Los grandes proyectos que anunció reclamarán una buena parte de ese dinero —complementados quizás con recursos privados en las mayores obras de infraestructura, incluyendo el aeropuerto de la Ciudad de México—, mientras que el resto de las actividades que emprenda la administración pública tendrán que justificarse en función del lema que lo ha acompañado desde la primera campaña: “por el bien de todos, primero los pobres”. Hacer grandes obras que generen empleos y diseñar programas sociales de ayuda directa a las necesidades más apremiantes de la gran mayoría, parecen ser las dos vías privilegiadas de acción para comenzar el sexenio. Ambas se verán reflejadas en el presupuesto del 2019 y en la reestructuración del gobierno, que no puede ser parejera.
Nadie sensato podría oponerse con seriedad al propósito igualitario. Más allá de la ideología, hay hechos contundentes que lo respaldan: la enorme brecha social del país, la vulneración sistemática de nuestros derechos y el mandato recibido en las urnas.

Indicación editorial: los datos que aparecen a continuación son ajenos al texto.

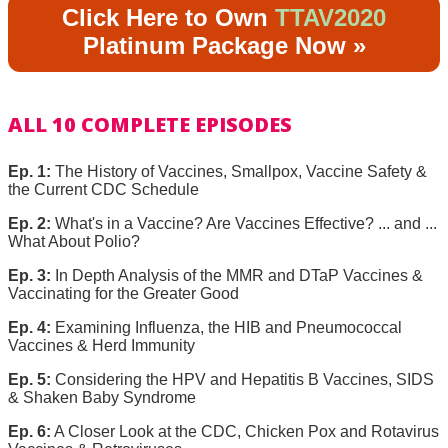
Click Here to Own
TTAV2020
Platinum Package Now »
ALL 10 COMPLETE EPISODES
Ep. 1:
The History of Vaccines, Smallpox, Vaccine Safety &
the Current CDC Schedule
Ep. 2:
What's in a Vaccine? Are Vaccines Effective? ... and ...
What About Polio?
Ep. 3:
In Depth Analysis of the MMR and DTaP Vaccines &
Vaccinating for the Greater Good
Ep. 4:
Examining Influenza, the HIB and Pneumococcal
Vaccines & Herd Immunity
Ep. 5:
Considering the HPV and Hepatitis B Vaccines, SIDS
& Shaken Baby Syndrome
Ep. 6:
A Closer Look at the CDC, Chicken Pox and Rotavirus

Leído sin acritud, el resultado del plebiscito del 1 de julio no deja lugar a dudas: todo el dinero público del país, todo sin excepción, tendría que justificarse en función del combate frontal a la desigualdad que ha minado el espíritu del país y que afloró como mandato inequívoco de las elecciones.
Todos los gastos públicos, toda intervención del Estado, todas las políticas públicas, todas las ventanillas de atención social, todos los proyectos de infraestructura, todos los gastos de educación, de salud, de protección al ambiente, de desarrollo urbano y de apoyo de toda índole tendrían que planearse y explicarse sobre esa base: si un programa público resulta incapaz de decirnos en qué sentido contribuirá a reducir la pobreza y combatir la desigualdad, debería cancelarse; si su justificación pasa por retruécanos neoliberales —montados en la teoría del goteo a largo plazo— debería cancelarse; si sólo se explican por el poder otorgado a intermediarios políticos que repartirán limosnas a los más pobres para ganar su lealtad —frijol con gorgojo—, deberían cancelarse. Nada que no sea progresivo debe ser aceptado, nada.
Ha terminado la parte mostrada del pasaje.